Source data:
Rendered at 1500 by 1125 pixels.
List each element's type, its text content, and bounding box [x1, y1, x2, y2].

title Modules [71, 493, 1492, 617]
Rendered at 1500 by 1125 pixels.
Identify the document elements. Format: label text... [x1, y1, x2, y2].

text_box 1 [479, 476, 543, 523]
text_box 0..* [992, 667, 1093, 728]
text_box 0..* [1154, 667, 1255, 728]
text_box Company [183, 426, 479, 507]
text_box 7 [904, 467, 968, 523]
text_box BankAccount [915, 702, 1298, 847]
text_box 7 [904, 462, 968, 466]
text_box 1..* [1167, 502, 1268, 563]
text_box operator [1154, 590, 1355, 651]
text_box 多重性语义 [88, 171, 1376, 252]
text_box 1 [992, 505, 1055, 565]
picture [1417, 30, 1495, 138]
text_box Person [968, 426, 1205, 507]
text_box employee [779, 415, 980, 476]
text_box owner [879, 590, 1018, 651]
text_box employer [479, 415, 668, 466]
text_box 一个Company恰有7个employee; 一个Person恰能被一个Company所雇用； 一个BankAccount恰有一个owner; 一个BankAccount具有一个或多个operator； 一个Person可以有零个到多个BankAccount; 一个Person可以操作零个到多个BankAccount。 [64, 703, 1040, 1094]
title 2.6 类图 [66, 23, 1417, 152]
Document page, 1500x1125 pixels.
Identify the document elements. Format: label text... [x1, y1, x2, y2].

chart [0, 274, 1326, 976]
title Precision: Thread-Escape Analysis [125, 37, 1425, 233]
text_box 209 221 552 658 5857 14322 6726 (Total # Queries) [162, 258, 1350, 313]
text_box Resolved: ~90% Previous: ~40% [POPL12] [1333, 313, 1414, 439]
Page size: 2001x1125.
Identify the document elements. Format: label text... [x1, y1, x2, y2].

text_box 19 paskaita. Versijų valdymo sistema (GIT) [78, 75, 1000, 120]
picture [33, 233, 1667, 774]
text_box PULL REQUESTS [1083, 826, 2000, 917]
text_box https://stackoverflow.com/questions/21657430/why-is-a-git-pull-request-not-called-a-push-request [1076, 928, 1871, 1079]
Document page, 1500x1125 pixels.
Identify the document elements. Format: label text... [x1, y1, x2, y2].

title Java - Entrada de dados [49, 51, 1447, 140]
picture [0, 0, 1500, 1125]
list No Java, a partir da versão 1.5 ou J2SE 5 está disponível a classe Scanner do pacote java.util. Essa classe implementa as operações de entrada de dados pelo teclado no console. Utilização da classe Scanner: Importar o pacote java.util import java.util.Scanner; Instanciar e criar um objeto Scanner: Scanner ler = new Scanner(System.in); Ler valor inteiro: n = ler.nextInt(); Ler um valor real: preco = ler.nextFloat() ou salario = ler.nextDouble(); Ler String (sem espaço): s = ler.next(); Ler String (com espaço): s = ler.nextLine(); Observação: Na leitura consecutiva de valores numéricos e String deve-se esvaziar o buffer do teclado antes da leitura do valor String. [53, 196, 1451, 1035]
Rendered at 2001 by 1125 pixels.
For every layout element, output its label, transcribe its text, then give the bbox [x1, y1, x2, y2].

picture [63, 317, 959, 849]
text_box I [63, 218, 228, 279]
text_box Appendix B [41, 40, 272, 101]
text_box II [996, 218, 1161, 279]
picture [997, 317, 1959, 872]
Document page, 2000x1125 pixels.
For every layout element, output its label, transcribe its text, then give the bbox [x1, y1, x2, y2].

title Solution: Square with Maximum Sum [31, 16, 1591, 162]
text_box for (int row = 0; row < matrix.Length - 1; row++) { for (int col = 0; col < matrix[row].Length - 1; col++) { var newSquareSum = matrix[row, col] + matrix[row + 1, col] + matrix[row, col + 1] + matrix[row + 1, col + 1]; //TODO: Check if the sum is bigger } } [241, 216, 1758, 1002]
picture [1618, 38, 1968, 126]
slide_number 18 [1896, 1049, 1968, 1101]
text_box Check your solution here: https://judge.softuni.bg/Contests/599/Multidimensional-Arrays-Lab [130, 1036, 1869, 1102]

*Directions*: Print all of the lines above so that each one matches its original exactly.

*Output for this exercise*:
Rendered at 1500 by 1125 pixels.
List each element's type, its text content, and bounding box [x1, y1, x2, y2].

title Modules [71, 493, 1492, 617]
Rendered at 1500 by 1125 pixels.
Identify the document elements. Format: label text... [x1, y1, x2, y2].

text_box 1 [479, 476, 543, 523]
text_box 0..* [992, 667, 1093, 728]
text_box 0..* [1154, 667, 1255, 728]
text_box Company [183, 426, 479, 507]
text_box 7 [904, 467, 968, 523]
text_box BankAccount [915, 702, 1298, 847]
text_box 7 [904, 462, 968, 466]
text_box 1..* [1167, 502, 1268, 563]
text_box operator [1154, 590, 1355, 651]
text_box 多重性语义 [88, 171, 1376, 252]
text_box 1 [992, 505, 1055, 565]
picture [1417, 30, 1495, 138]
text_box Person [968, 426, 1205, 507]
text_box employee [779, 415, 980, 476]
text_box owner [879, 590, 1018, 651]
text_box employer [479, 415, 668, 466]
text_box 一个Company恰有7个employee; 一个Person恰能被一个Company所雇用； 一个BankAccount恰有一个owner; 一个BankAccount具有一个或多个operator； 一个Person可以有零个到多个BankAccount; 一个Person可以操作零个到多个BankAccount。 [64, 703, 1040, 1094]
title 2.6 类图 [66, 23, 1417, 152]
Document page, 1500x1125 pixels.
Identify the document elements. Format: label text... [x1, y1, x2, y2].

chart [0, 274, 1326, 976]
title Precision: Thread-Escape Analysis [125, 37, 1425, 233]
text_box 209 221 552 658 5857 14322 6726 (Total # Queries) [162, 258, 1350, 313]
text_box Resolved: ~90% Previous: ~40% [POPL12] [1333, 313, 1414, 439]
Page size: 2001x1125.
Identify the document elements. Format: label text... [x1, y1, x2, y2].

text_box 19 paskaita. Versijų valdymo sistema (GIT) [78, 75, 1000, 120]
picture [33, 233, 1667, 774]
text_box PULL REQUESTS [1083, 826, 2000, 917]
text_box https://stackoverflow.com/questions/21657430/why-is-a-git-pull-request-not-called-a-push-request [1076, 928, 1871, 1079]
Document page, 1500x1125 pixels.
Identify the document elements. Format: label text... [x1, y1, x2, y2].

title Java - Entrada de dados [49, 51, 1447, 140]
picture [0, 0, 1500, 1125]
list No Java, a partir da versão 1.5 ou J2SE 5 está disponível a classe Scanner do pacote java.util. Essa classe implementa as operações de entrada de dados pelo teclado no console. Utilização da classe Scanner: Importar o pacote java.util import java.util.Scanner; Instanciar e criar um objeto Scanner: Scanner ler = new Scanner(System.in); Ler valor inteiro: n = ler.nextInt(); Ler um valor real: preco = ler.nextFloat() ou salario = ler.nextDouble(); Ler String (sem espaço): s = ler.next(); Ler String (com espaço): s = ler.nextLine(); Observação: Na leitura consecutiva de valores numéricos e String deve-se esvaziar o buffer do teclado antes da leitura do valor String. [53, 196, 1451, 1035]
Rendered at 2001 by 1125 pixels.
For every layout element, output its label, transcribe its text, then give the bbox [x1, y1, x2, y2].

picture [63, 317, 959, 849]
text_box I [63, 218, 228, 279]
text_box Appendix B [41, 40, 272, 101]
text_box II [996, 218, 1161, 279]
picture [997, 317, 1959, 872]
Document page, 2000x1125 pixels.
For every layout element, output its label, transcribe its text, then give the bbox [x1, y1, x2, y2].

title Solution: Square with Maximum Sum [31, 16, 1591, 162]
text_box for (int row = 0; row < matrix.Length - 1; row++) { for (int col = 0; col < matrix[row].Length - 1; col++) { var newSquareSum = matrix[row, col] + matrix[row + 1, col] + matrix[row, col + 1] + matrix[row + 1, col + 1]; //TODO: Check if the sum is bigger } } [241, 216, 1758, 1002]
picture [1618, 38, 1968, 126]
slide_number 18 [1896, 1049, 1968, 1101]
text_box Check your solution here: https://judge.softuni.bg/Contests/599/Multidimensional-Arrays-Lab [130, 1036, 1869, 1102]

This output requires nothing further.